22 SES 12 F JS, New Public Management and Standardization in Higher Educaton in Europe: Implications for Academic Work and Graduate Employability
Symposium Joint Session NW 22 with NW 23
Recent studies have indicated that the changes in European higher education systems are reshaping the nature of academic work (De Boer et al. 2007). New Public Management reforms have spurred changes across different European countries. Particularly standardization of performance criteria, efficiency gains as well as accountability measures such as evaluation of academic staff performance have led to increasing expectations when it comes to academic productivity in general and research productivity in particular. At the same time, the demands for performance and need to attract external funding also increased the workloads of academics as well as expanded their roles to include more valorization and administrative activities next to the traditional roles of teaching and research (Leisyte 2015). As a result, time allocation for various academic tasks becomes imbalanced. If this occurs at the expense of research and valorization, which generally result in more measurable outputs, it may disadvantage academics as appointment and promotion criteria depend heavily on research productivity (Leisyte and Horta, 2011). In such a context, a gendered academic task division can be observed. Recent studies found that female academics are more involved in teaching and administrative roles and have less time for research (e.g. Barrett and Barrett 2011). This may lead to less productivity and therefore create new gender inequalities in academic career advancement. This study investigates the changing pattern of academic roles in the Dutch higher education system and its gender implications. Our research question is: How are different academic roles distributed by gender in different disciplines? How does the social differentiation of academic tasks influence research productivity? Using interviews with human resources managers and a survey conducted with the academic staff across three Dutch universities (n=540) we aim to understand whether the expansion thesis of academic roles holds true at the Dutch universities and across disciplines? And if expansion of academic roles affects academic productivity of gender groups differently? This study contributes to the more nuanced understanding of changes in the academic work in the context of New Public Management reforms as well as academic productivity studies as it takes explicitly gender dimension into account.

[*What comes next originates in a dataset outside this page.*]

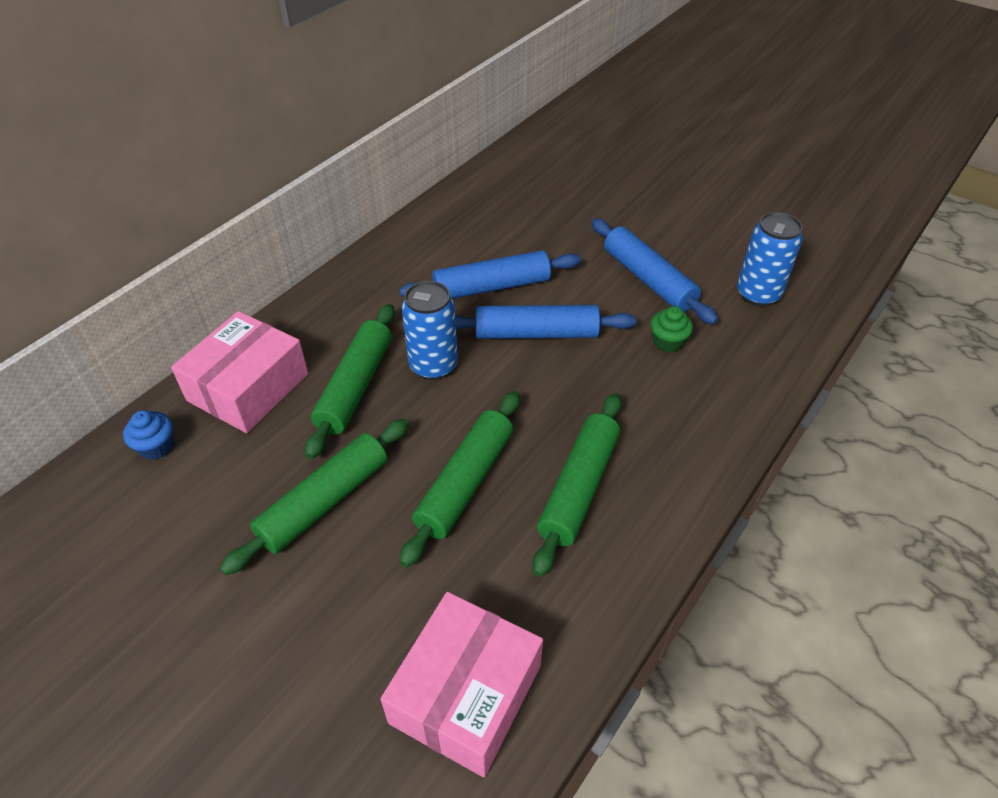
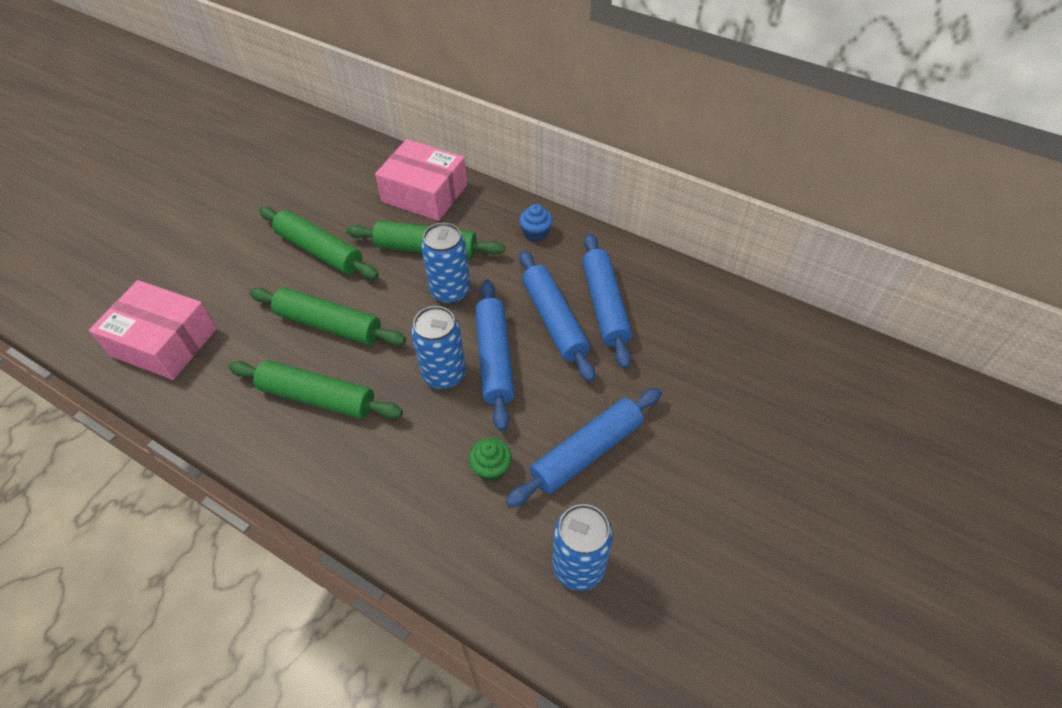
camera: 85 degrees right, 5 degrees up
(156, 446) = (372, 164): blue cupcake -> blue cupcake (535, 233)
(477, 251) = (605, 305): none -> blue rolling pin
(554, 373) = (444, 374): none -> blue can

Barrett, L., & Barrett, P. (2011). Women and academic workloads: Career slow lane or cul-de-sac? Higher Education, 61: 141–155. Boer, H. F. de; Enders, J.; Leisyte, L. (2007): Public Sector Reform in Dutch Higher Education: The Organizational Transformation of the University. In: Public Administration, 85, 1, pp. 27-46. Leisyte, L. (2015): Changing academic identities in the context of a managerial university – bridging the duality between professions and organizations. Evidence from the U.S. and Europe. In: Cummings, W. K.; Teichler, U. (eds.): The relevance of academic work in comparative perspective. Dordrecht: Springer International Publishing, pp. 59-73. Leisyte, L.; Horta, H. (2011): Introduction to the Special Issue: ‘Academic knowledge production, diffusion and commercialization policies and practices’. In: Science and Public Policy, 38 (6), pp. 422-424.